When Google took over the search scene years ago they did something that the likes of Dogpile, Metacrawler, Altavista, Yahoo etc didn't. They didn't have a better looking website that users preferred, or better customer service, or even a better social media presence with cat memes. They had quicker lookup times and more relevant results.
Clearly the technology was the edge. But how did they do it? Well, they built it. They built a non-SQL non-relational DB form of database - an inverted index.
Inverted indexes work by storing the data based on its content. So data gets tokenized and those tokens get indexed. When you want to get all documents based on say, car, the DB already has that indexed for quick lookup. This differs from relational databases in which it has to spin through the data to find it (some modern SQL DBs do have indexes but they don't compete with a proper II).
Several years later an Open Source product called Lucene was released and it was brilliant. You could lookup terms in sub-second time and to be honest why would you use SQL now? I used Lucene (and still do) a lot and it was great for most situations, but when the number of documents got over a few million and real-time indexing was constant it would slow down.
So I thought about making my own. You could split/shard Lucene but I thought optimizing on one machine would be very beneficial and cost efficient. I dug through the Lucene code and found a relevancy scorer - basically a way to rank how good of a match a search phrase is to each particular document. I then set on a journey deep into file systems, IO buffering, compression, serialization, code testing etc.
Java has the APIs for making just about anything and I spent a long time researching and testing various IO classes for best performance. Overall I wanted something that could handle many read/writes a second. I looked into disk performance (solid state was king) and file system types (reiserFS was king although it wasn't well supported). For those that aren't aware, a file system is a database and all modern databases are abstractions of filesystems. I eventually had a fair idea of the design of the index and started to code.
Theoretical max IO throughput was one of main considerations. Imagine a document with 1000 tokens and 1000 of these documents being written a second. 1m disk writes a second? Even a SSD would struggle. Add to that, you need to sync with read as well. Buffers needed to be used efficiently. In fact the sync between read-write buffers was a light bulb moment. Maybe the write and read threads could communicate and share? So that's what I did. Data didn't even need to be flushed to disk, the read thread already knew about it and would search it as soon as it arrived. These buffers could be variable sized based on available hardware resources so performance could be leveraged. CI/CD TDD indeed. And very "agile".
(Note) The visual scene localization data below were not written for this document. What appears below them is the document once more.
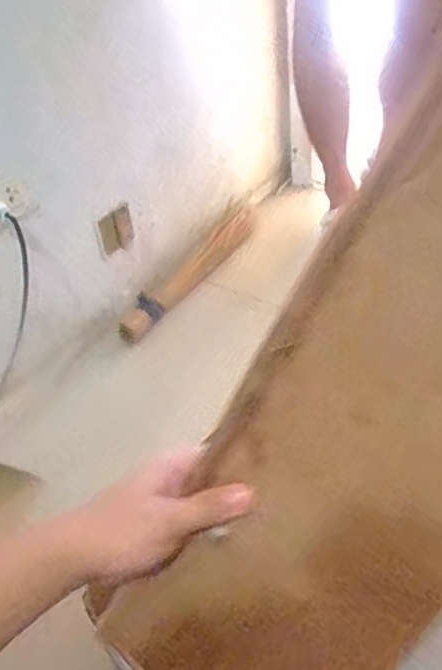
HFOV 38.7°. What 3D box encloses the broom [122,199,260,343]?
[{"bbox_3d":[-0.046,-0.142,1.293,0.085,0.073,0.459,16,46,27],"label":"broom"}]

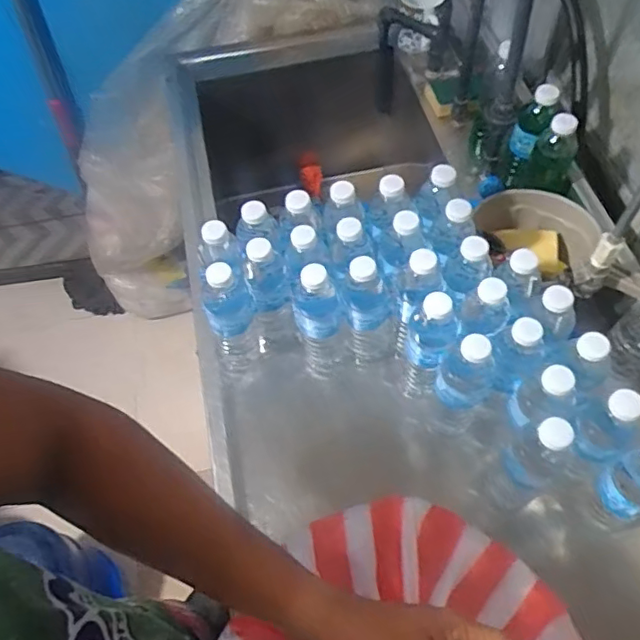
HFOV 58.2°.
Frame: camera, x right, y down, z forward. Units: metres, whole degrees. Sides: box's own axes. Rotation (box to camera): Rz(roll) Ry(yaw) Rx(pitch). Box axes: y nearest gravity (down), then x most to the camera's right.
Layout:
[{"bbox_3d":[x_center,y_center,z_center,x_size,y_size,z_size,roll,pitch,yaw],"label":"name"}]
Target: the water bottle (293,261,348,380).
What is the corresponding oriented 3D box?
[{"bbox_3d":[0.001,0.001,0.763,0.072,0.200,0.070,-1,59,2],"label":"water bottle"}]

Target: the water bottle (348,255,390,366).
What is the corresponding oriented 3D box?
[{"bbox_3d":[0.063,-0.012,0.768,0.066,0.206,0.063,-12,60,-5],"label":"water bottle"}]

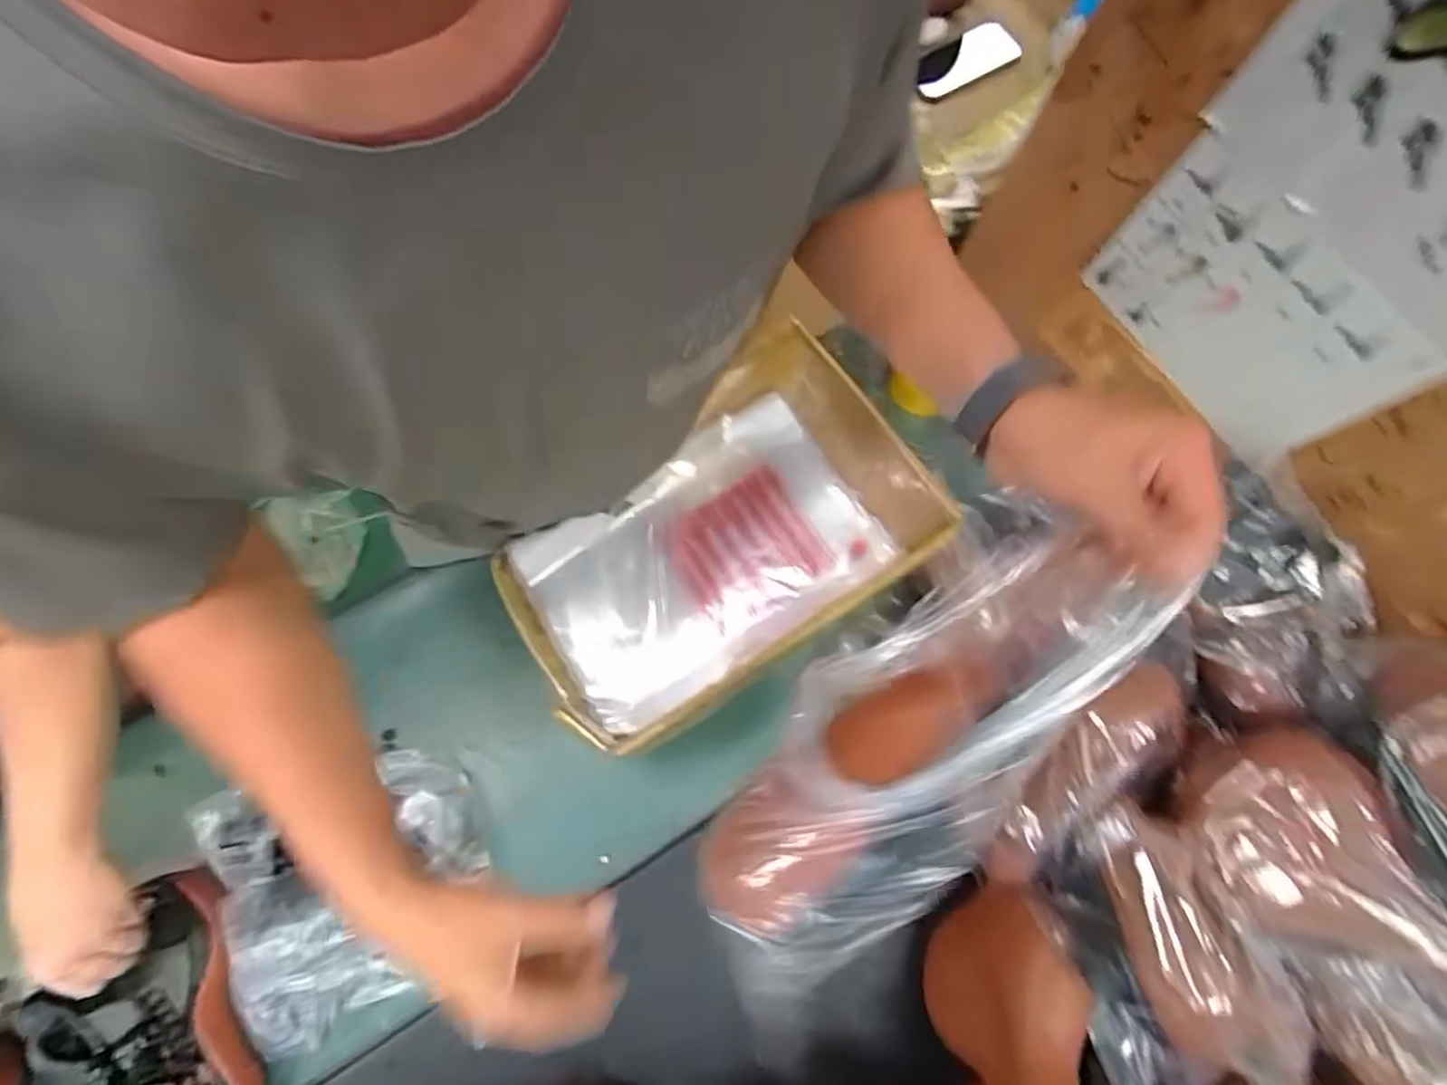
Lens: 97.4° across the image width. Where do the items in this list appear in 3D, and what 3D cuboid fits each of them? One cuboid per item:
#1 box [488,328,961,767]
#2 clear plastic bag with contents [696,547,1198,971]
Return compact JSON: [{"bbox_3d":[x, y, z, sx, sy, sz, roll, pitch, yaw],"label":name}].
[{"bbox_3d":[-0.021,0.006,0.702,0.426,0.178,0.293,-34,77,-11],"label":"box"},{"bbox_3d":[0.104,0.126,0.375,0.118,0.120,0.322,44,106,11],"label":"clear plastic bag with contents"}]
The performance was really good and the only theoretical max was disk space. Data would come in and be instantly searchable. I setup a multi-threaded news web-scraper that would send BFR (over a serialized socket) the documents and on the HTML frontend there were over 50 docs that displayed as "0 seconds ago". In fact, the first several pages were constantly 0 seconds ago. I knew it wouldn't hit any unforeseen errors because I knew the code and the infrastructure, and even if it did hit runtime errors I could fix it more easily than you could with off-the-shelf software.
This ran for months and resulted in a searchable index of several 100 GB. All searches remained sub-second (often it would be less than 10ms - and this is on a bog standard server btw). Eventually I had to shut the news scraper down for bandwidth reasons and due to the fact Google News owns the space but I still use BFR today as both a learning tool and for production.